PORT ANGELES — Video game monsters and suburban dissonance will invade the stage at Peninsula College tonight through Saturday.
Jennifer Haley’s “Neighborhood 3: Requisition of Doom” will be performed at the Peninsula College’s Little Theater at 1502 E. Lauridsen Blvd., Port Angeles, at 7:30 p.m. today and Saturday, with matinees at 2 p.m. Friday and Saturday.
Admission is $10, with students admitted free with college identification.
The play is set in a suburban subdivision where parents find their teenagers addicted to online horror video games, which are also set in a subdivision with identical houses.
“It is a play that is very topical,” said the play’s director, Peninsula College graduate Andrew Shanks.

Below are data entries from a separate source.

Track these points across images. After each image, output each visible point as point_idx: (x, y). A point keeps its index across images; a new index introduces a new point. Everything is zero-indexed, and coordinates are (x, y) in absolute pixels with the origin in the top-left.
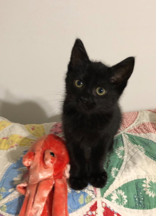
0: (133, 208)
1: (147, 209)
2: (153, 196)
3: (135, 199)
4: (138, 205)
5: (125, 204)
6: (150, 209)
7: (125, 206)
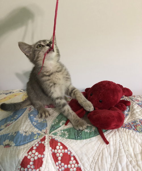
0: (73, 139)
1: (84, 139)
2: (88, 132)
3: (75, 134)
4: (77, 137)
5: (67, 137)
6: (85, 139)
7: (66, 138)
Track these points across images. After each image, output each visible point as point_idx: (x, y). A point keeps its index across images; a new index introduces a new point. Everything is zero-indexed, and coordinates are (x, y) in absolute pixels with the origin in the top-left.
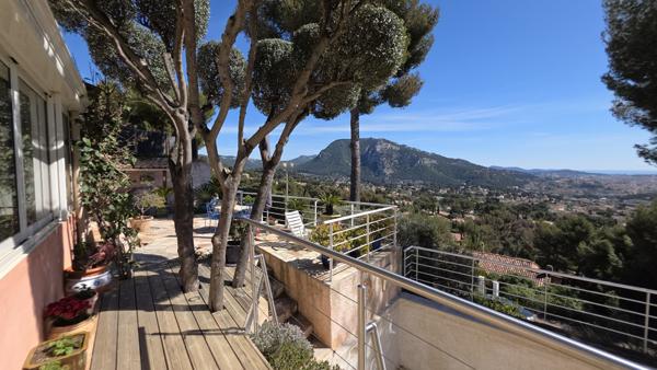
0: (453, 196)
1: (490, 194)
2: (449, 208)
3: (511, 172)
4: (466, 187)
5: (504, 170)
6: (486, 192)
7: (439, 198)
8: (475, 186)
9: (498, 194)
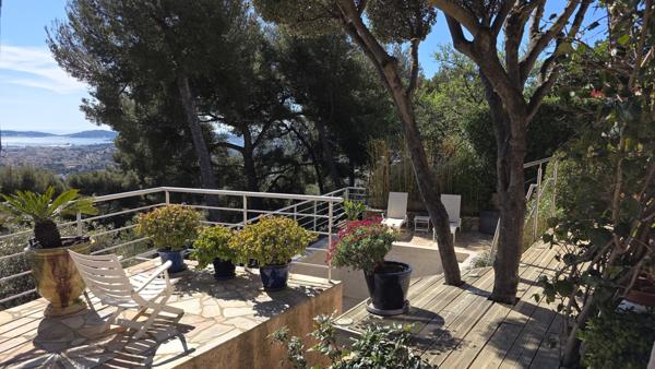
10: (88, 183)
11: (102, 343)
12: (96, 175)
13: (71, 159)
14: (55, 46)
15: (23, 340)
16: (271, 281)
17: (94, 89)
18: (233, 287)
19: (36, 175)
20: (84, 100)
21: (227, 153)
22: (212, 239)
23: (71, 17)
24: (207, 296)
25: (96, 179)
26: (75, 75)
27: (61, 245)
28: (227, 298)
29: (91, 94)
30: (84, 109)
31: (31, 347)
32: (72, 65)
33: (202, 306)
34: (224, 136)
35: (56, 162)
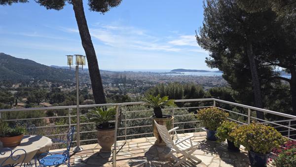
0: (26, 89)
1: (53, 86)
2: (25, 99)
3: (65, 69)
4: (35, 81)
5: (61, 69)
6: (50, 84)
7: (13, 92)
8: (41, 81)
9: (58, 86)
10: (216, 92)
11: (162, 163)
12: (219, 89)
13: (215, 81)
14: (198, 38)
15: (142, 151)
16: (255, 161)
17: (211, 53)
18: (234, 157)
19: (196, 87)
20: (206, 58)
21: (280, 82)
22: (225, 129)
23: (204, 25)
24: (218, 157)
25: (220, 91)
26: (205, 48)
27: (162, 118)
28: (227, 162)
29: (210, 55)
30: (206, 62)
31: (143, 155)
32: (204, 44)
33: (212, 162)
34: (278, 73)
35: (210, 82)
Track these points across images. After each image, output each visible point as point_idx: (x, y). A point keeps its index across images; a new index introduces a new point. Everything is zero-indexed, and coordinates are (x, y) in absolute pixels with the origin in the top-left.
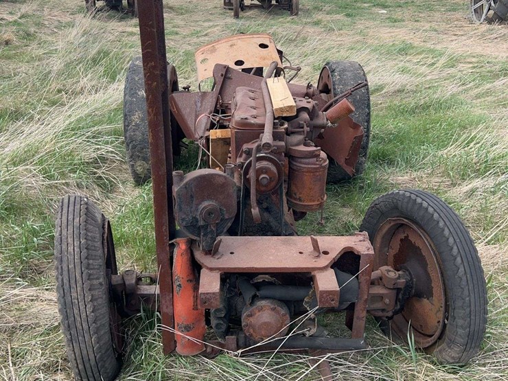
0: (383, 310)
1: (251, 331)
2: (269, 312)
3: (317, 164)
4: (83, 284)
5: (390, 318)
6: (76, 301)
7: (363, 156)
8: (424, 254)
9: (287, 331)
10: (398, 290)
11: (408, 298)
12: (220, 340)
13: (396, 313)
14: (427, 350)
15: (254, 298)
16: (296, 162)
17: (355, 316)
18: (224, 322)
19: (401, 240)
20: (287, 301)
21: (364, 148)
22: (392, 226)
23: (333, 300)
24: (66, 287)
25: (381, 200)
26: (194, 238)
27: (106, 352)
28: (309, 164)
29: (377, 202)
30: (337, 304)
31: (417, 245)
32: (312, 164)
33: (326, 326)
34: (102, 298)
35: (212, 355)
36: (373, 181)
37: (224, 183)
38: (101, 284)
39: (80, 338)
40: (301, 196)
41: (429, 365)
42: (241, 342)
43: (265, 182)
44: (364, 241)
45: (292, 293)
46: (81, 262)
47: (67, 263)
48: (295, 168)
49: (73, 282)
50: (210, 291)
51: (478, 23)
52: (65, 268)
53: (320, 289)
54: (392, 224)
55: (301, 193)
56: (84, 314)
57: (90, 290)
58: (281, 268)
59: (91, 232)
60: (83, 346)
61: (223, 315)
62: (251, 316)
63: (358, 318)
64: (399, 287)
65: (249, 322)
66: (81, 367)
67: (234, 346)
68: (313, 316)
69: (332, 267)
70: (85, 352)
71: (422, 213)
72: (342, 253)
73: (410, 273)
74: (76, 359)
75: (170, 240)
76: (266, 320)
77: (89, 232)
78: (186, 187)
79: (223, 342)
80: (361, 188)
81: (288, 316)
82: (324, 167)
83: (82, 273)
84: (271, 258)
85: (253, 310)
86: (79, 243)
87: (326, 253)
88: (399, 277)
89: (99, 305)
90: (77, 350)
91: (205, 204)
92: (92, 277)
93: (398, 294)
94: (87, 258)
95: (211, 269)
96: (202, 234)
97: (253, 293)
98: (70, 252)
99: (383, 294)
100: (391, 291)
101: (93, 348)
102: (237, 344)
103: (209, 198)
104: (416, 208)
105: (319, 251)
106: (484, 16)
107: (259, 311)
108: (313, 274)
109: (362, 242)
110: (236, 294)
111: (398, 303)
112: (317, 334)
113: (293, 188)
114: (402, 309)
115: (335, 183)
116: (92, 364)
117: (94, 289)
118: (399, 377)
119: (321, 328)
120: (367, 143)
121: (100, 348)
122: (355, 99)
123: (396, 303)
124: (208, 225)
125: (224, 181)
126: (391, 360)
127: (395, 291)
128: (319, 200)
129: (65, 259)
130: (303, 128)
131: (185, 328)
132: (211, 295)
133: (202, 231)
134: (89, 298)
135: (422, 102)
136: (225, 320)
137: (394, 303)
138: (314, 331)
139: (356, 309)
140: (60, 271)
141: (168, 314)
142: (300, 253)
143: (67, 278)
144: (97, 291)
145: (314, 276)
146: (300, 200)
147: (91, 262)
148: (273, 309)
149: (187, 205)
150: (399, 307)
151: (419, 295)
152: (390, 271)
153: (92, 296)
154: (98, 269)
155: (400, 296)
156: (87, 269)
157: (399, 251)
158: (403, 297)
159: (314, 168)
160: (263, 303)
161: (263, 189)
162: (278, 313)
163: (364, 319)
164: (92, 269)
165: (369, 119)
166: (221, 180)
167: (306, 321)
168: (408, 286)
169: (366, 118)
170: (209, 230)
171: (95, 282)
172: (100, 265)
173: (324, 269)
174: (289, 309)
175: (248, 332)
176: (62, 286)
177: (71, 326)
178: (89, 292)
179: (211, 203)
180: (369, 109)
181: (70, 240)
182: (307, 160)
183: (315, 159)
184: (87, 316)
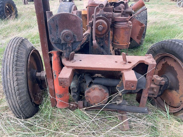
0: (153, 94)
1: (89, 99)
2: (98, 91)
3: (127, 25)
4: (13, 72)
5: (155, 98)
6: (9, 80)
7: (143, 38)
8: (176, 70)
9: (107, 101)
10: (161, 86)
11: (165, 90)
12: (76, 102)
13: (158, 96)
14: (174, 114)
15: (91, 83)
16: (117, 24)
17: (142, 96)
18: (77, 94)
19: (163, 64)
20: (108, 86)
21: (144, 35)
22: (159, 58)
23: (133, 86)
24: (5, 73)
25: (155, 45)
26: (61, 51)
27: (25, 104)
28: (123, 25)
29: (153, 47)
30: (135, 88)
31: (172, 66)
32: (125, 25)
33: (126, 99)
34: (23, 80)
35: (73, 109)
36: (147, 48)
37: (75, 20)
38: (23, 74)
39: (11, 97)
40: (118, 41)
41: (176, 122)
42: (85, 104)
43: (100, 29)
44: (150, 58)
45: (111, 82)
46: (13, 63)
47: (6, 63)
48: (116, 27)
49: (8, 71)
50: (64, 77)
51: (179, 8)
52: (5, 65)
53: (126, 80)
54: (159, 57)
55: (118, 40)
56: (13, 86)
57: (16, 75)
58: (104, 68)
59: (21, 51)
60: (13, 101)
61: (76, 91)
62: (89, 92)
63: (143, 97)
64: (162, 84)
65: (88, 95)
66: (13, 110)
67: (82, 106)
68: (121, 94)
69: (132, 69)
70: (14, 104)
71: (178, 48)
72: (139, 63)
73: (168, 78)
74: (10, 106)
75: (49, 51)
76: (96, 95)
77: (20, 50)
78: (53, 20)
79: (77, 103)
80: (142, 50)
81: (108, 94)
82: (130, 27)
83: (13, 68)
84: (100, 63)
85: (90, 89)
86: (13, 54)
87: (130, 62)
88: (162, 80)
89: (21, 83)
90: (10, 102)
91: (65, 31)
92: (18, 70)
93: (160, 88)
94: (16, 61)
95: (68, 67)
96: (64, 48)
97: (90, 81)
98: (9, 58)
99: (154, 87)
100: (157, 86)
101: (18, 102)
102: (84, 105)
103: (67, 28)
104: (175, 46)
105: (126, 61)
106: (181, 5)
107: (93, 90)
108: (122, 72)
109: (149, 59)
110: (83, 82)
111: (160, 92)
112: (122, 103)
113: (115, 37)
114: (161, 94)
115: (132, 49)
116: (18, 109)
117: (19, 75)
118: (161, 126)
119: (125, 100)
120: (145, 33)
121: (21, 102)
122: (141, 16)
123: (159, 92)
124: (66, 44)
125: (75, 19)
126: (157, 117)
127: (159, 86)
128: (126, 43)
129: (6, 61)
130: (121, 9)
131: (59, 96)
132: (65, 79)
133: (64, 47)
134: (15, 79)
135: (163, 26)
136: (77, 93)
137: (158, 91)
138: (121, 102)
139: (143, 93)
140: (3, 66)
141: (51, 89)
142: (116, 62)
143: (6, 69)
144: (20, 76)
145: (123, 73)
146: (118, 43)
147: (18, 63)
148: (100, 90)
149: (55, 31)
150: (160, 93)
151: (171, 89)
152: (158, 77)
153: (17, 78)
154: (22, 67)
155: (162, 89)
156: (16, 66)
157: (161, 69)
158: (163, 89)
159: (126, 27)
160: (95, 86)
161: (100, 33)
162: (103, 91)
163: (147, 98)
164: (18, 66)
165: (147, 23)
166: (74, 18)
167: (117, 97)
168: (166, 84)
169: (146, 23)
170: (67, 46)
171: (19, 72)
172: (23, 65)
173: (128, 70)
174: (109, 91)
175: (88, 100)
176: (3, 73)
177: (7, 91)
178: (15, 76)
179: (68, 31)
180: (147, 20)
181: (10, 53)
182: (122, 23)
183: (126, 23)
184: (14, 87)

“It is a very dark satire on the 1950s suburban nuclear aesthetic and put into a modern context, with technology thrown into the equation,” he said.
Shank said that, though video games are used to tell the story, the play isn’t essentially about them.
Dark satire
“It is about the miscommunication of families, and it is about technology widening the gap between generations, between friends and strangers and the closest family members,” he said.
The message of the play is the reason he selected it for his debut as a director, he said.
“I’m not being a naturalist, saying that we should throw our cell phones in a pile and light them on fire and go live in a log cabin,” he said.
“I just think we should take a step back and see how addicted we are to technology in general and just talk to each other every once in awhile.”
Shanks said he took a risk with the show by staging it differently than any other he has seen: Instead of sitting in the audience chairs, the attendees will be seated onstage with the actors.
“They will be able to hear us breathe, cry, move,” he said.
Shanks said the play contains mature themes and content and is aimed at an adult audience.
The production stars Gwendolynn Barbee-Yow, Quinton Chastain, John Manno, Amy Meyer, Zachery Moorman, Jeremiah Paulsen, Sean Peck-Collier, Colby Thomas, Apryl Weikel and Corinne Wright.
Stage managers are Carolyn and Crystal Keene. Fight choreography was done by Tyson Dailey and original music by Jake Hanna. Costumes were designed by Richard Stephens, who is also an advertising salesman for the Peninsula Daily News.